The Greatest Blog of the Year!!

The New York Times is hard up these days. It is selling its Manhattan building and trying to offload its interest in the Red Sox and its cable TV network. Circulation is down, and advertising revenues are getting killed by the internet and by the recession. What’s a newspaper to do?

Well, to start with, the Times should drastically hike its advertising rates. Huh? I thought you just said the recession is murdering advertising revenue. How can you possibly suggest raising rates?

I can because of the apparently inexhaustible supply of movie ads in the Times. Full pages and junior pages, telling us that Benjamin Button “sweeps you away,” Yes Man is “the best comedy of the year,” Valkyrie is “spine-tingling,” Last Chance Harvey is “too good to resist,” Slumdog Millionaire is “movie heaven,” Doubt is “the best picture of the year,” Bedtime Stories is “hysterically funny,” The Reader is “a masterpiece!” Seven Pounds is “a gift for moviegoers,” Milk is “an American classic,” Bolt is “the perfect holiday movie,” and Gran Torino is “a movie event.”

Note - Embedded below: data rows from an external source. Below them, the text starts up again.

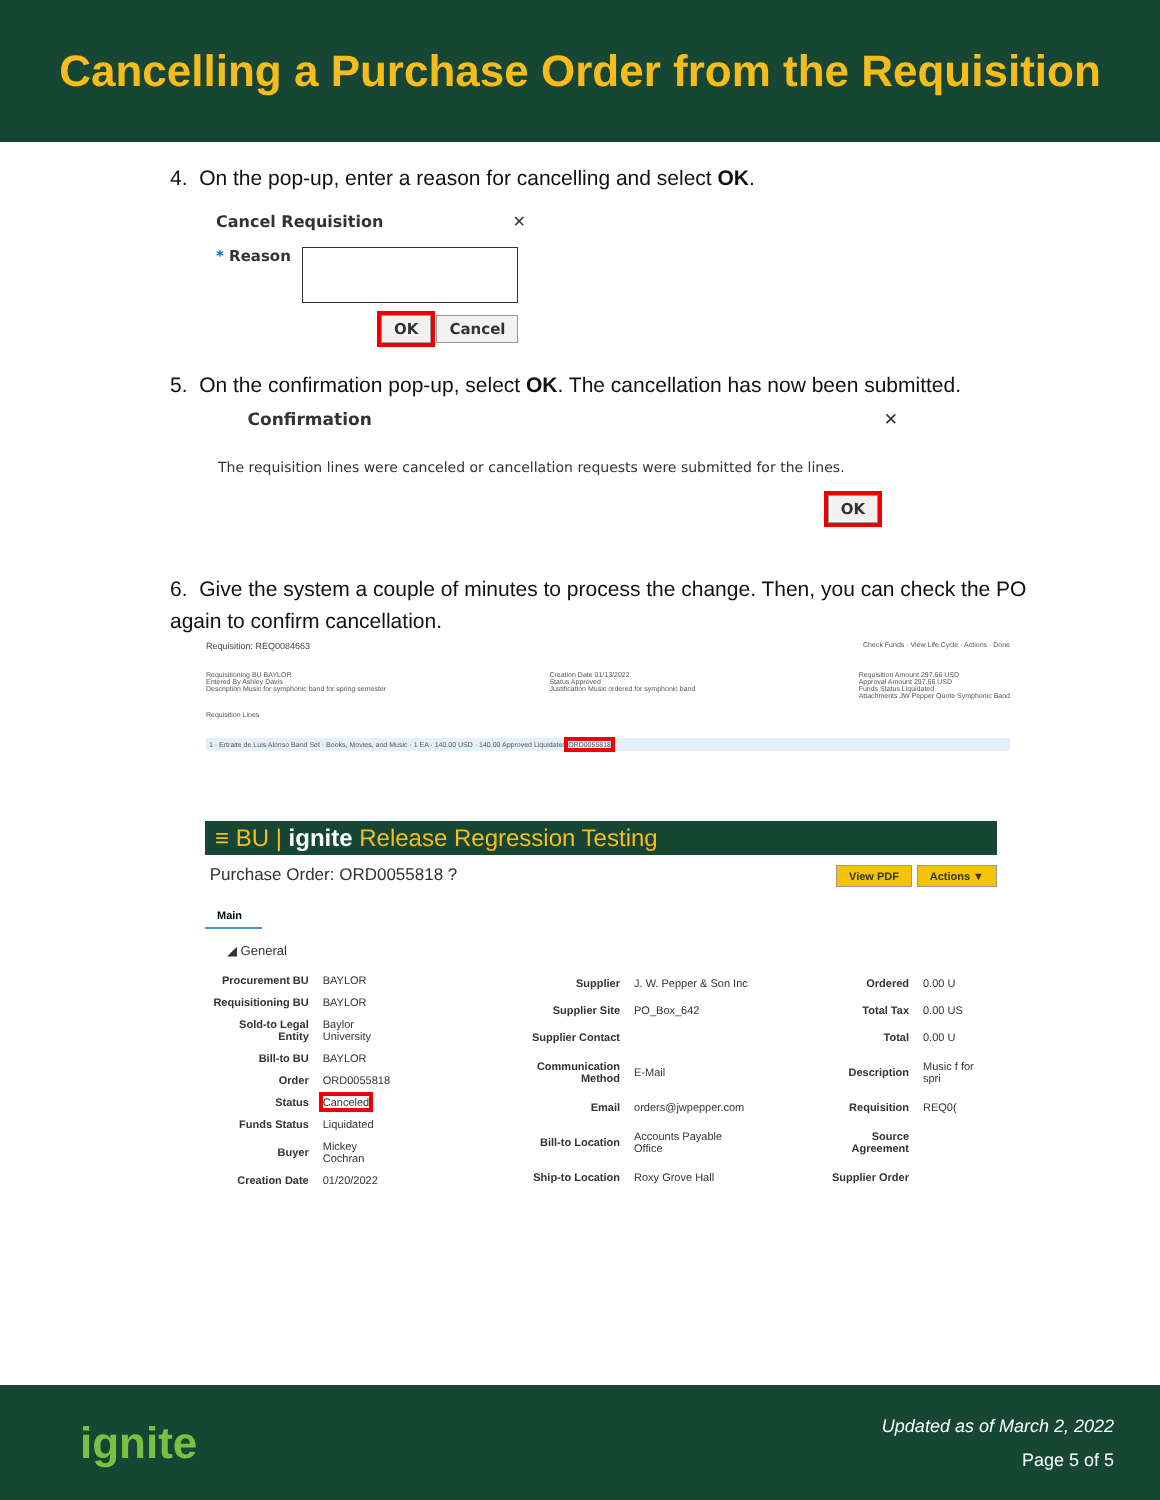Cancelling a Purchase Order from the Requisition
4. On the pop-up, enter a reason for cancelling and select OK.
Cancel Requisition ✕
* Reason
OK Cancel
5. On the confirmation pop-up, select OK. The cancellation has now been submitted.
Confirmation ✕
The requisition lines were canceled or cancellation requests were submitted for the lines.
OK
6. Give the system a couple of minutes to process the change. Then, you can check the PO again to confirm cancellation.
Requisition: REQ0084663 Check Funds · View Life Cycle · Actions · Done
Requisitioning BU BAYLOR
Entered By Ashley Davis
Description Music for symphonic band for spring semester Creation Date 01/13/2022
Status Approved
Justification Music ordered for symphonic band Requisition Amount 297.66 USD
Approval Amount 297.66 USD
Funds Status Liquidated
Attachments JW Pepper Quote Symphonic Band
Requisition Lines
1 · Ertraite de Luis Alonso Band Set · Books, Movies, and Music · 1 EA · 140.00 USD · 140.00 Approved Liquidated ORD0055818
≡ BU | ignite Release Regression Testing
Purchase Order: ORD0055818 ? View PDF Actions ▼
Main
◢ General
| Procurement BU | BAYLOR |
| Requisitioning BU | BAYLOR |
| Sold-to Legal Entity | Baylor University |
| Bill-to BU | BAYLOR |
| Order | ORD0055818 |
| Status | Canceled |
| Funds Status | Liquidated |
| Buyer | Mickey Cochran |
| Creation Date | 01/20/2022 |
| Supplier | J. W. Pepper & Son Inc |
| Supplier Site | PO_Box_642 |
| Supplier Contact | |
| Communication Method | E-Mail |
| Email | orders@jwpepper.com |
| Bill-to Location | Accounts Payable Office |
| Ship-to Location | Roxy Grove Hall |
| Ordered | 0.00 U |
| Total Tax | 0.00 US |
| Total | 0.00 U |
| Description | Music f for spri |
| Requisition | REQ0( |
| Source Agreement | |
| Supplier Order | |
ignite Updated as of March 2, 2022
Page 5 of 5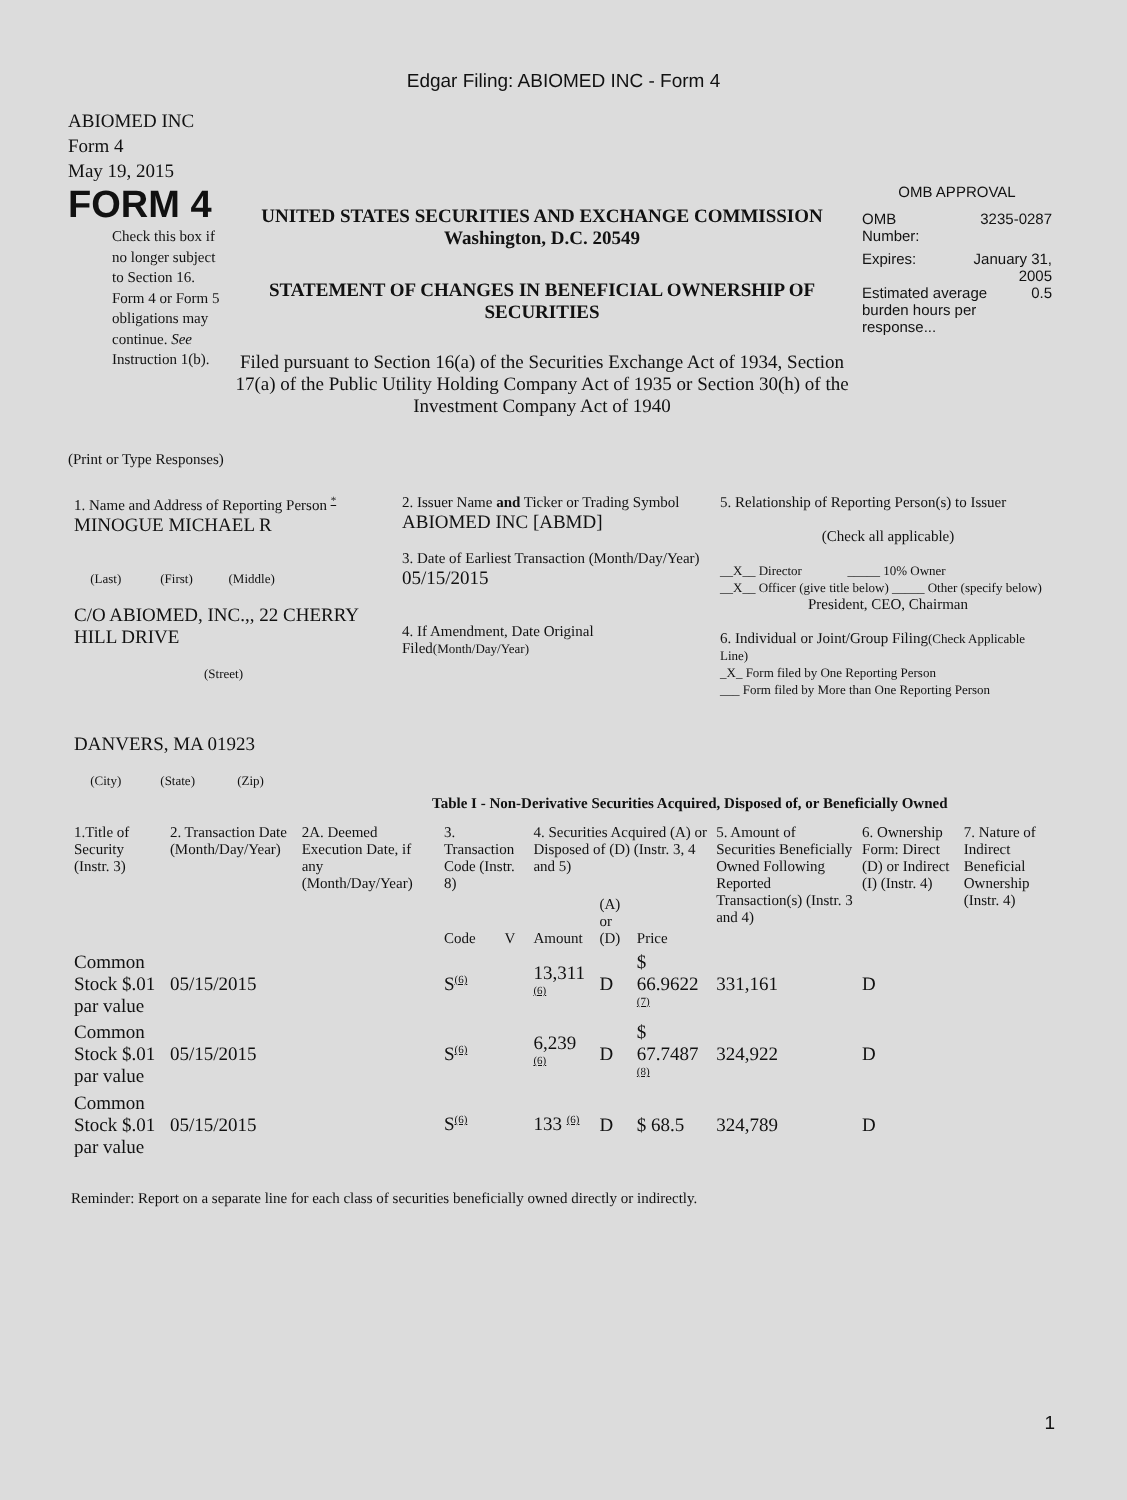Edgar Filing: ABIOMED INC - Form 4
ABIOMED INC
Form 4
May 19, 2015
FORM 4
Check this box if no longer subject to Section 16. Form 4 or Form 5 obligations may continue. See Instruction 1(b).
UNITED STATES SECURITIES AND EXCHANGE COMMISSION
Washington, D.C. 20549
STATEMENT OF CHANGES IN BENEFICIAL OWNERSHIP OF SECURITIES
Filed pursuant to Section 16(a) of the Securities Exchange Act of 1934, Section 17(a) of the Public Utility Holding Company Act of 1935 or Section 30(h) of the Investment Company Act of 1940
OMB APPROVAL
OMB
Number: 3235-0287
Expires: January 31,
2005
Estimated average burden hours per response... 0.5
(Print or Type Responses)
| 1. Name and Address of Reporting Person <sup>*</sup> MINOGUE MICHAEL R (Last) (First) (Middle) C/O ABIOMED, INC.,, 22 CHERRY HILL DRIVE (Street) DANVERS, MA 01923 (City) (State) (Zip) | 2. Issuer Name and Ticker or Trading Symbol ABIOMED INC [ABMD] 3. Date of Earliest Transaction (Month/Day/Year) 05/15/2015 4. If Amendment, Date Original Filed (Month/Day/Year) | 5. Relationship of Reporting Person(s) to Issuer (Check all applicable) __X__ Director _____ 10% Owner __X__ Officer (give title below) _____ Other (specify below) President, CEO, Chairman 6. Individual or Joint/Group Filing (Check Applicable Line) _X_ Form filed by One Reporting Person ___ Form filed by More than One Reporting Person |
Table I - Non-Derivative Securities Acquired, Disposed of, or Beneficially Owned
| 1.Title of Security (Instr. 3) | 2. Transaction Date (Month/Day/Year) | 2A. Deemed Execution Date, if any (Month/Day/Year) | 3. Transaction Code (Instr. 8) | | 4. Securities Acquired (A) or Disposed of (D) (Instr. 3, 4 and 5) | | | 5. Amount of Securities Beneficially Owned Following Reported Transaction(s) (Instr. 3 and 4) | 6. Ownership Form: Direct (D) or Indirect (I) (Instr. 4) | 7. Nature of Indirect Beneficial Ownership (Instr. 4) |
| --- | --- | --- | --- | --- | --- | --- | --- | --- | --- | --- |
| | | | Code | V | Amount | (A) or (D) | Price | | | |
| Common Stock $.01 par value | 05/15/2015 | | S<sup>(6)</sup> | | 13,311 <sup>(6)</sup> | D | $ 66.9622 <sup>(7)</sup> | 331,161 | D | |
| Common Stock $.01 par value | 05/15/2015 | | S<sup>(6)</sup> | | 6,239 <sup>(6)</sup> | D | $ 67.7487 <sup>(8)</sup> | 324,922 | D | |
| Common Stock $.01 par value | 05/15/2015 | | S<sup>(6)</sup> | | 133 <sup>(6)</sup> | D | $ 68.5 | 324,789 | D | |
Reminder: Report on a separate line for each class of securities beneficially owned directly or indirectly.
1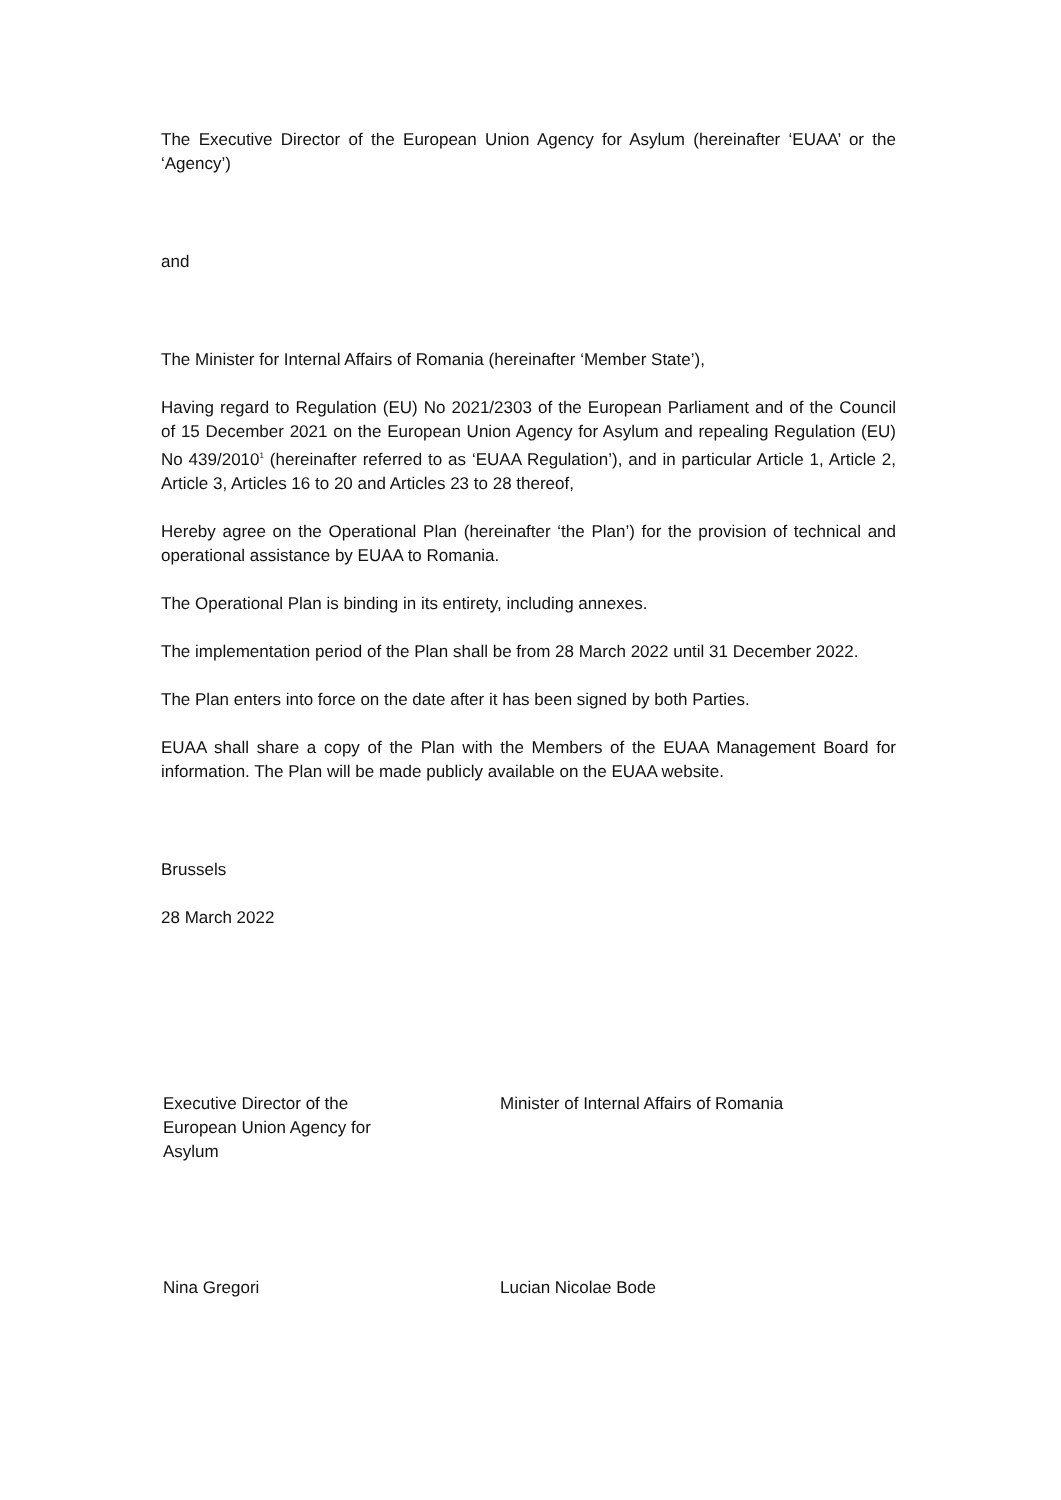The Executive Director of the European Union Agency for Asylum (hereinafter ‘EUAA’ or the ‘Agency’)
and
The Minister for Internal Affairs of Romania (hereinafter ‘Member State’),
Having regard to Regulation (EU) No 2021/2303 of the European Parliament and of the Council of 15 December 2021 on the European Union Agency for Asylum and repealing Regulation (EU) No 439/2010<sup>1</sup> (hereinafter referred to as ‘EUAA Regulation’), and in particular Article 1, Article 2, Article 3, Articles 16 to 20 and Articles 23 to 28 thereof,
Hereby agree on the Operational Plan (hereinafter ‘the Plan’) for the provision of technical and operational assistance by EUAA to Romania.
The Operational Plan is binding in its entirety, including annexes.
The implementation period of the Plan shall be from 28 March 2022 until 31 December 2022.
The Plan enters into force on the date after it has been signed by both Parties.
EUAA shall share a copy of the Plan with the Members of the EUAA Management Board for information. The Plan will be made publicly available on the EUAA website.
Brussels
28 March 2022
Executive Director of the
European Union Agency for
Asylum
Minister of Internal Affairs of Romania
Nina Gregori Lucian Nicolae Bode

Then there are the message ads, full-page essays telling us that Israel must be defended, that the Arab Peace Initiative must be endorsed, that unions threaten the secret ballot. The Times lets all sorts of organizations use its pages as a megaphone. Nothing wrong in that; open discourse should be encouraged. But it is obvious (to me, at least) that the Times is renting that megaphone on the cheap.

Competition? Get real. Where else are these people going to go? The Times is the national newspaper. Movies need the Times. So does any group that wants to vent about any real or perceived injustice. The Times is Speaker’s Corner at Hyde Park, the paper of record that legitimizes everything. The Dolphins didn’t beat the Jets until the Times said so.

The list price for a full-page in the Times is about $142,000. There is an “advocacy” rate of about $64,000, and there was a flap over which rate the Times should have charged MoveOn for its tasteless ad in which Petraeus was headlined as “Betray Us.” But the point is, even $142,000 is laughably low for a page in the Times, which says it will hold rates steady in 2009. In my opinion, those who want that megaphone would want it just as badly at $250,000 or more.

As for the movies, even the most marginal of them seem to be eager to pony up for a full page. Maybe they’re not talking to us, but to those who give out the awards. Whatever, my hunch is that the Times could double its movie ad rates without losing a single customer. After all, how much is too much to advertise the greatest, most spine-tingling, most unforgettable, most astounding, most spellbinding masterpiece of the year?